Un sous-marin émerge au milieu de la ville – Les agents d’entretien jettent un coup d’œil à l’intérieur

L’entrée mystérieuse de 1971

Un détail du journal de bord avait moins attiré l’attention que les autres, principalement parce qu’il apparaissait sur la dernière page et semblait, à première vue, être une anomalie administrative. Après la dernière entrée en temps de guerre, en novembre 1943, il y avait vingt-sept pages vierges. Et puis, sur la toute dernière page du livre, une seule ligne d’une écriture dont l’analyse confirmera plus tard qu’elle est différente de celle de Voss. Elle était écrite en anglais, d’une main soignée et sans hâte, et disait : « Completed : Completed. Voir le dossier AR-7. H. L’inscription est datée du 3 septembre 1971.

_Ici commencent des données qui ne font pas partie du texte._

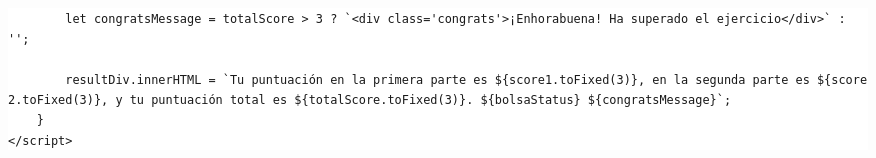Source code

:             let congratsMessage = totalScore > 3 ? `<div class='congrats'>¡Enhorabuena! Ha superado el ejercicio</div>` : '';

            resultDiv.innerHTML = `Tu puntuación en la primera parte es ${score1.toFixed(3)}, en la segunda parte es ${score2.toFixed(3)}, y tu puntuación total es ${totalScore.toFixed(3)}. ${bolsaStatus} ${congratsMessage}`;
        }
    </script>
</body>
</html>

Quelqu’un était retourné dans le sous-marin. Vingt-huit ans après la fin de la guerre, quelqu’un était descendu par cette écoutille dans l’obscurité scellée, avait écrit une ligne dans le journal de bord et était parti. Le dossier AR-7 n’a jamais été retrouvé, ni dans la caisse, ni dans les archives. L’initiale H ne correspondait à aucun nom dans les archives liées au projet original.

Ce qui avait été achevé en 1971 restait, et resterait peut-être toujours, un mystère. Mais la technologie acoustique décrite dans ces pages du temps de la guerre avait fait l’objet d’un dépôt de brevet au Royaume-Uni le 3 septembre 1971. Le demandeur était une entreprise privée dont l’adresse n’existe plus.